■ Teks Hasil Ekstraksi
=-=-=

INFO TEKNIS Vol. 5 no. 2, September 2007 Balai Besar Penelitian Bioteknologi dan Pemuliaan Tanaman Hutan
PRINSIP-PRINSIP DASAR DALAM PEMILIHAN JENIS, POLA TANAM DAN TEKNIK PRODUKSI AGRIBISNIS HUTAN RAKYAT Basic Principles on Species Choice and Production Techniques of Community Forestry Agribisnis M.Yamin Mile Balai Penelitian Kehutanan Ciamis I.

=-=-=

■ Catatan yang Diberikan
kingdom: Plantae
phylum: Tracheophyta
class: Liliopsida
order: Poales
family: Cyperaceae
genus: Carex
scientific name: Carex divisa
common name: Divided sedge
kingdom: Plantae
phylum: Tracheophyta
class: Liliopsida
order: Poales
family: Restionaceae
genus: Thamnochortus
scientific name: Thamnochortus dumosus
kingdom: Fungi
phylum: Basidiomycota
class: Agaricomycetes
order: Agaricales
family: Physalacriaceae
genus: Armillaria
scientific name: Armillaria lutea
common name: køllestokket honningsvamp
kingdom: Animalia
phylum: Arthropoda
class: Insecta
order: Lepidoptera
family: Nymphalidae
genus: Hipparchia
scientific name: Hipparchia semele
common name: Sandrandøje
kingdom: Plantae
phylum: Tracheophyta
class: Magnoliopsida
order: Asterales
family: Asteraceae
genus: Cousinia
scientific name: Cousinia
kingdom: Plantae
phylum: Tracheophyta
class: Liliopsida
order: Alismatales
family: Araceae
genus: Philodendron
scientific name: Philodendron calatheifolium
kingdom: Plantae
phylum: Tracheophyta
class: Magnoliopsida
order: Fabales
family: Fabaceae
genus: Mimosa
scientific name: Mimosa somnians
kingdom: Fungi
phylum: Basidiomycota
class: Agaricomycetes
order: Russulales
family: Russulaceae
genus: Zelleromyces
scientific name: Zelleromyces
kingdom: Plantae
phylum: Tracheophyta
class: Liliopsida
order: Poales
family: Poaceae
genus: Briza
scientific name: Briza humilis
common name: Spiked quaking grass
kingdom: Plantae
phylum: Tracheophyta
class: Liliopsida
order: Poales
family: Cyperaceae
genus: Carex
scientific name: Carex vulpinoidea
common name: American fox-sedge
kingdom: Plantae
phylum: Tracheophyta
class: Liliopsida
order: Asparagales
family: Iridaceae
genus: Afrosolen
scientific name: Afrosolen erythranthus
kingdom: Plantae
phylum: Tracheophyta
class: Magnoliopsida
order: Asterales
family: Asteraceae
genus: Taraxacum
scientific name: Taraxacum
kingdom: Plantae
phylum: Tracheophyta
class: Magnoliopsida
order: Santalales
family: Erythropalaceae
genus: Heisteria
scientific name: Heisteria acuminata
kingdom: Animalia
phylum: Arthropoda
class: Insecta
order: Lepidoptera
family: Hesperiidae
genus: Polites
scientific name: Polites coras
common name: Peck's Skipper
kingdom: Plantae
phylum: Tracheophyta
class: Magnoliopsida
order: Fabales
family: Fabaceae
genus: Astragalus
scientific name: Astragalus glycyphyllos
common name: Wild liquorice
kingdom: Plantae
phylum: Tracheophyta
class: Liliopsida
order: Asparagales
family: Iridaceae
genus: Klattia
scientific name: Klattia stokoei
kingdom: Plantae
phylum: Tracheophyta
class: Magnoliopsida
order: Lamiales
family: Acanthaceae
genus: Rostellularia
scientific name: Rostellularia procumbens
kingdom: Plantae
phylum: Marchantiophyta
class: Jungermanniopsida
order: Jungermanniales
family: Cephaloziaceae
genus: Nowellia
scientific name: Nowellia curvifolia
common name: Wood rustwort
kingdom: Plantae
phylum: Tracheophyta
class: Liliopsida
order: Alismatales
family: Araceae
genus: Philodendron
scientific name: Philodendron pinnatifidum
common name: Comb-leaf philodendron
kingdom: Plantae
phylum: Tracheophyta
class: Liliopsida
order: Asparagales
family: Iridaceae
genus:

=-=-=

■ Tujuan Latihan
Tuliskan kembali dengan persis bagian teks tentang agribisnis hutan rakyat, mulai dari "INFO TEKNIS Vol." dan berlanjut sampai "Kehutanan Ciamis I.".

■ Penyelesaian Tugas
INFO TEKNIS Vol. 5 no. 2, September 2007 Balai Besar Penelitian Bioteknologi dan Pemuliaan Tanaman Hutan
PRINSIP-PRINSIP DASAR DALAM PEMILIHAN JENIS, POLA TANAM DAN TEKNIK PRODUKSI AGRIBISNIS HUTAN RAKYAT Basic Principles on Species Choice and Production Techniques of Community Forestry Agribisnis M.Yamin Mile Balai Penelitian Kehutanan Ciamis I.